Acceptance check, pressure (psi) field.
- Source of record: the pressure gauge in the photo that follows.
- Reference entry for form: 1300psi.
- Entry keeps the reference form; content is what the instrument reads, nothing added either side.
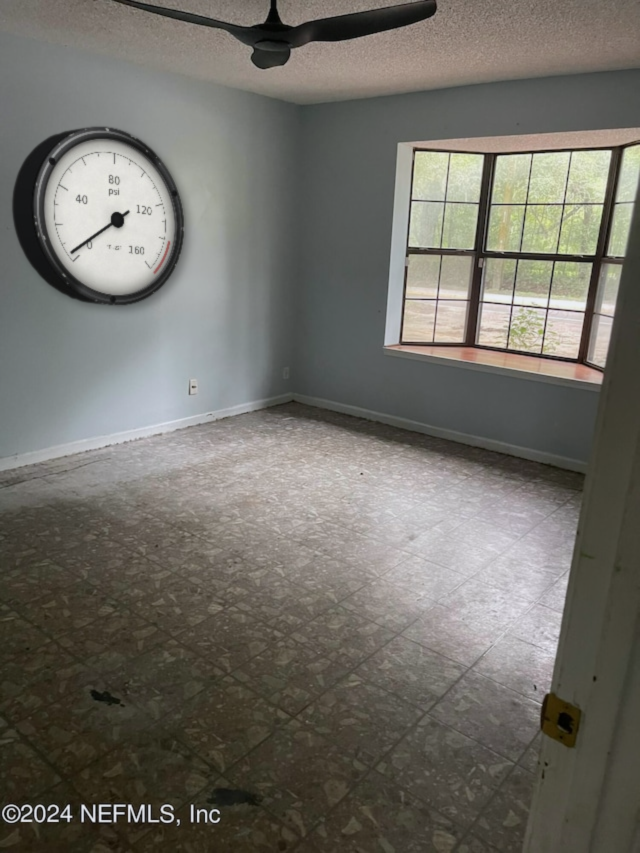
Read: 5psi
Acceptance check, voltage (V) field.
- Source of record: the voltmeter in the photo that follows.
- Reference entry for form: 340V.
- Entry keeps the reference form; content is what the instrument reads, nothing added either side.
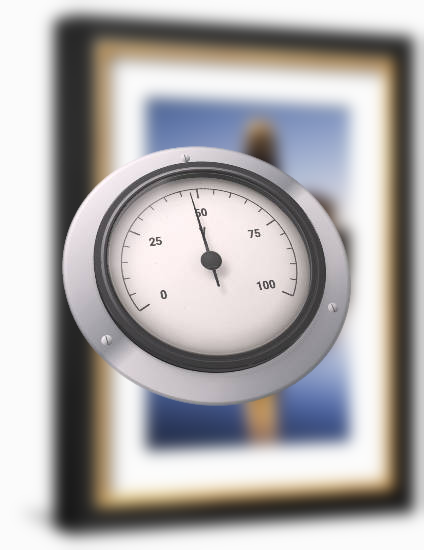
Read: 47.5V
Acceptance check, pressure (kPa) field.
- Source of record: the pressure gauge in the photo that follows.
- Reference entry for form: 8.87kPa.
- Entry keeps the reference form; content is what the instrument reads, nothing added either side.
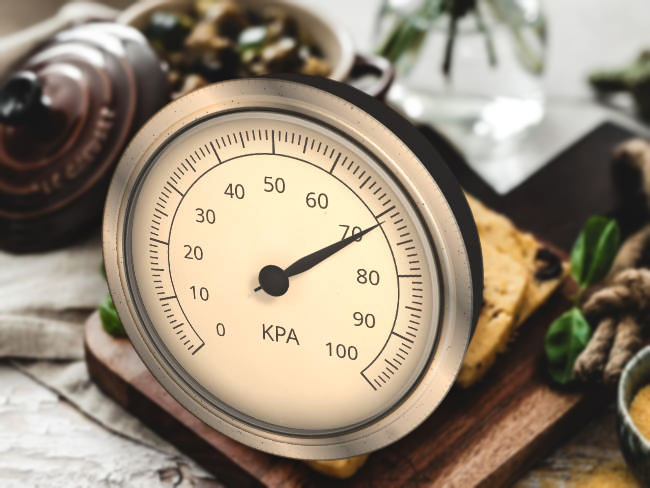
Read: 71kPa
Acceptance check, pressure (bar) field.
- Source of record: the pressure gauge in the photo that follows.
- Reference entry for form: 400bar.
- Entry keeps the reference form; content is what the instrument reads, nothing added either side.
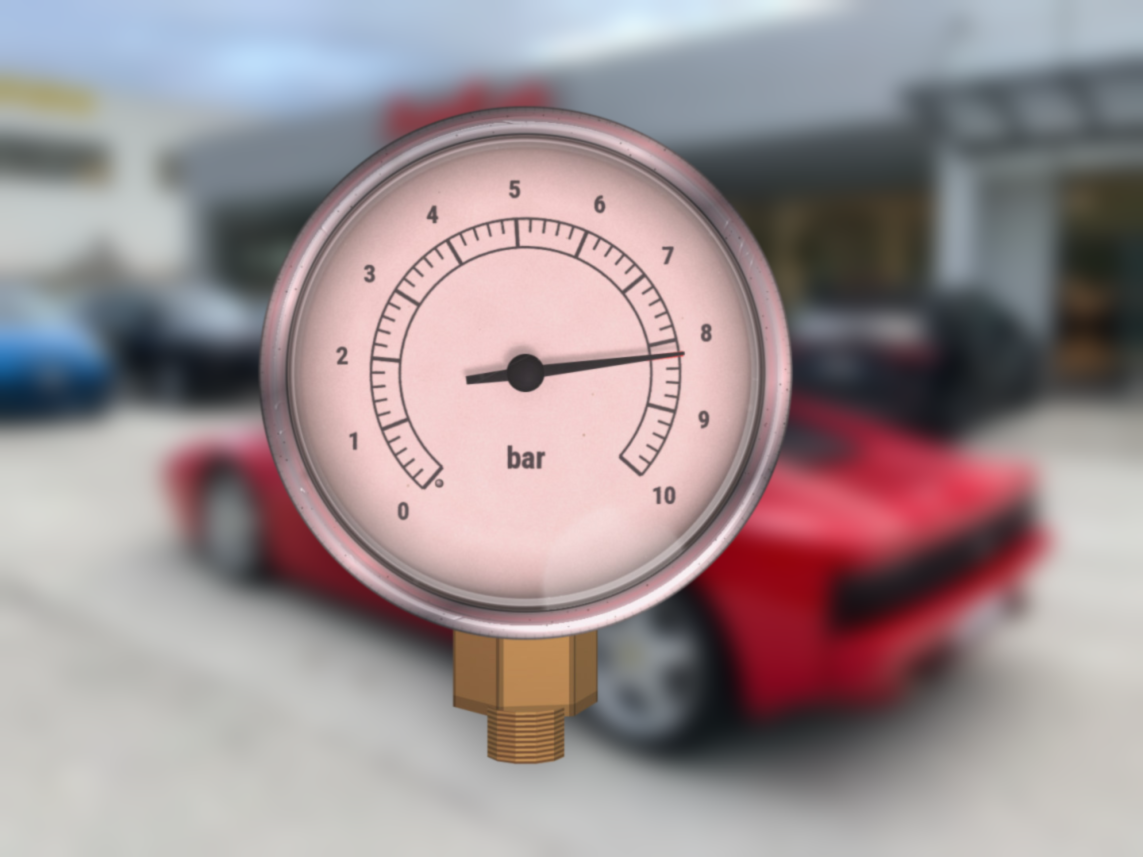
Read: 8.2bar
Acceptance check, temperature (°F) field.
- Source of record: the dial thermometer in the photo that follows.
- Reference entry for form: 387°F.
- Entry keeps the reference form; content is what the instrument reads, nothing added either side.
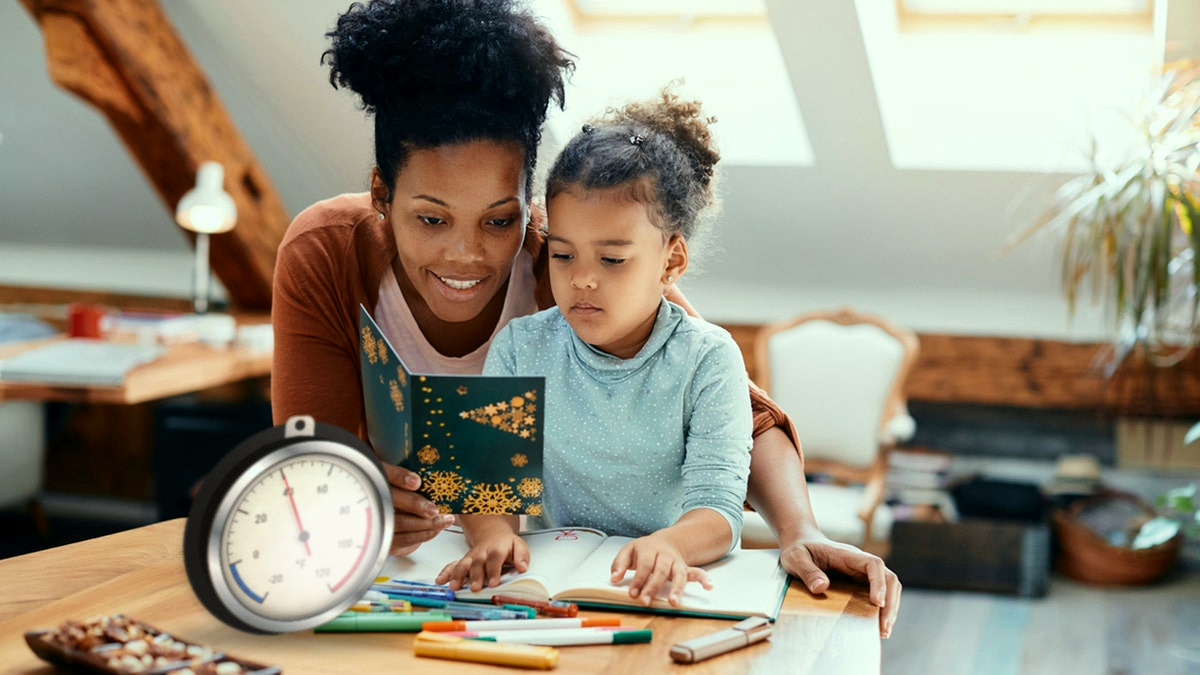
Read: 40°F
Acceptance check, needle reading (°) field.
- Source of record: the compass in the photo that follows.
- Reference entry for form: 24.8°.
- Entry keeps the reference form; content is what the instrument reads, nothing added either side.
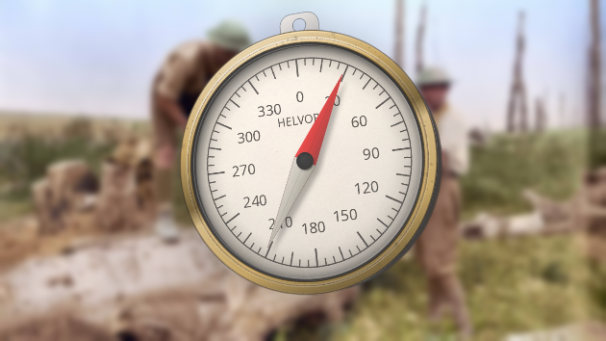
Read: 30°
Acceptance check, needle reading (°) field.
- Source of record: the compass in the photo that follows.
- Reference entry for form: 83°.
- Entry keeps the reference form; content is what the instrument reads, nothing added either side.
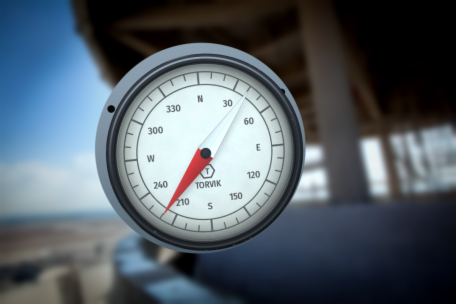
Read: 220°
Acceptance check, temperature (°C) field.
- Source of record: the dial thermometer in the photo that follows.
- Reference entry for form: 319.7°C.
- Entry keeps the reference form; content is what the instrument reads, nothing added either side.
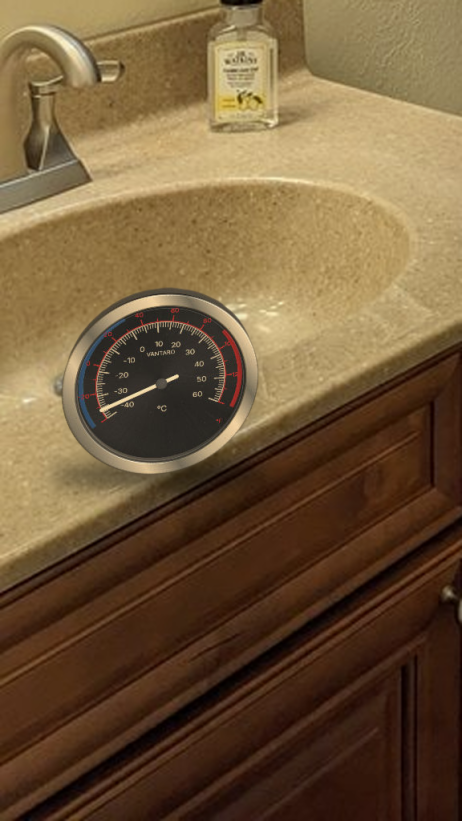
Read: -35°C
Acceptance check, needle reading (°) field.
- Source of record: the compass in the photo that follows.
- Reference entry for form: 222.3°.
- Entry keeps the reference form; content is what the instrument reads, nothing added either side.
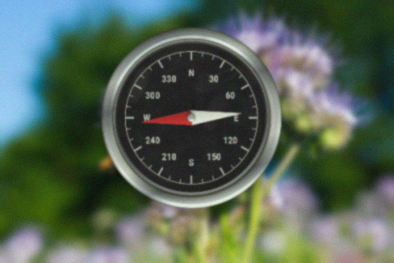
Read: 265°
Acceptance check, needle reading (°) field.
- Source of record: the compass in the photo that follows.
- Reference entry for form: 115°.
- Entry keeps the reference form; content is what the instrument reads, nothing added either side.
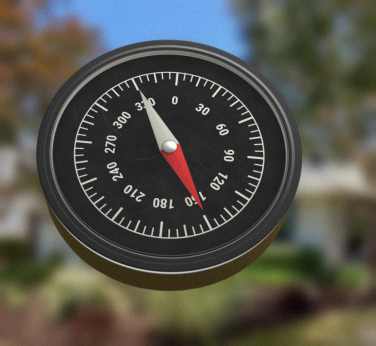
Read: 150°
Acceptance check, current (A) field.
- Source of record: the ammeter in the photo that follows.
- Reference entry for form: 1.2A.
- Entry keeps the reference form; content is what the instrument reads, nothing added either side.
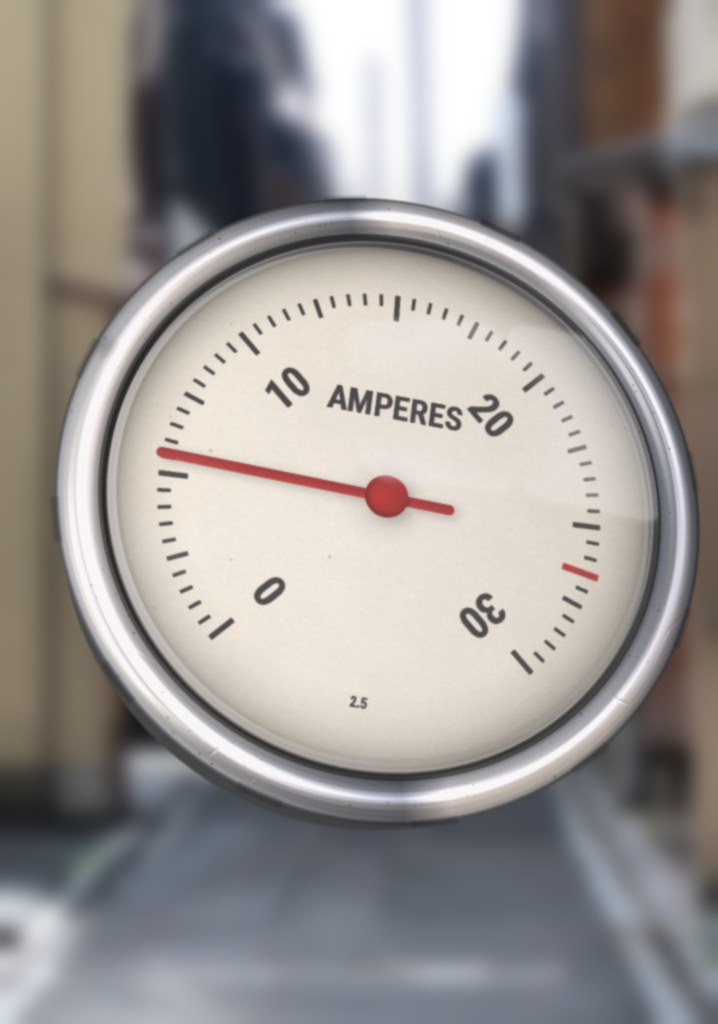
+ + + +
• _Activity_
Can you rewrite the part of the records that opens with the line containing "Acceptance check, temperature (°C) field." and closes with the line containing "Read: -35°C", with "dial thermometer" replaced by "thermometer" and nothing else changed? Leave the pictures out of your answer.

• _Expected output_
Acceptance check, temperature (°C) field.
- Source of record: the thermometer in the photo that follows.
- Reference entry for form: 319.7°C.
- Entry keeps the reference form; content is what the instrument reads, nothing added either side.
Read: -35°C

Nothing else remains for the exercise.